Given records —
========
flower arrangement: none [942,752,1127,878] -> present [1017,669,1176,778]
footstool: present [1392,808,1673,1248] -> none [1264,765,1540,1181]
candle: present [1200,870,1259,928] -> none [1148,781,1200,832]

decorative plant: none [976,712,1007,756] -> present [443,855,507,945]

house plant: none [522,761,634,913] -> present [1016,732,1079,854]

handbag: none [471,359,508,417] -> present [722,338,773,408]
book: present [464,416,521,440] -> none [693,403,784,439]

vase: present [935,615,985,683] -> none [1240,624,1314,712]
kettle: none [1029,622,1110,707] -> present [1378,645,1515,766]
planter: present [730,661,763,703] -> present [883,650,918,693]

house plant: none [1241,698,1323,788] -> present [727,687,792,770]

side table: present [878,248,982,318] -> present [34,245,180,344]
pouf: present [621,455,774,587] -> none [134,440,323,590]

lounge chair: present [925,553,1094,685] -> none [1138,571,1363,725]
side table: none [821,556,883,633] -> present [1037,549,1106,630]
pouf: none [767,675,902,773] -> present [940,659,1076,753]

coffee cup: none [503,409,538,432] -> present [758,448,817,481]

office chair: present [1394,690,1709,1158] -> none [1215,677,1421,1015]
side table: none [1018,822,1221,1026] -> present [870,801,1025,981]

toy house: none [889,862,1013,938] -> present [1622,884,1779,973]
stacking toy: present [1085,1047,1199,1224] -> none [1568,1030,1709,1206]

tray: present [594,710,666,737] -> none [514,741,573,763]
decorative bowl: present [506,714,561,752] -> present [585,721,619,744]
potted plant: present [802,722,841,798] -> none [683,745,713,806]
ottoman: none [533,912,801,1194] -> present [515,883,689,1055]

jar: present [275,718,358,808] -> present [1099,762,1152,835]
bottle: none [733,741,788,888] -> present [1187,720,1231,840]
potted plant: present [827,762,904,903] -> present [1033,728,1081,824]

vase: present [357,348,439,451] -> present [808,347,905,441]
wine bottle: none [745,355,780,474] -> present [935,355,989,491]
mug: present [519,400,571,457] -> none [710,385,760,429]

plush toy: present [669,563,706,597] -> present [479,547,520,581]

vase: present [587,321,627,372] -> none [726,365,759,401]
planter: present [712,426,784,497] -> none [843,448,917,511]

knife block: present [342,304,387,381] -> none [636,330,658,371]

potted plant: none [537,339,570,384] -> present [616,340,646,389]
========
Task to complete —
From the records above, retype only the lines starting at the line that contains "kettle: none [1029,622,1110,707]" and ending at the line that contains "coffee cup: none", both included.

Completed exercise —
kettle: none [1029,622,1110,707] -> present [1378,645,1515,766]
planter: present [730,661,763,703] -> present [883,650,918,693]

house plant: none [1241,698,1323,788] -> present [727,687,792,770]

side table: present [878,248,982,318] -> present [34,245,180,344]
pouf: present [621,455,774,587] -> none [134,440,323,590]

lounge chair: present [925,553,1094,685] -> none [1138,571,1363,725]
side table: none [821,556,883,633] -> present [1037,549,1106,630]
pouf: none [767,675,902,773] -> present [940,659,1076,753]

coffee cup: none [503,409,538,432] -> present [758,448,817,481]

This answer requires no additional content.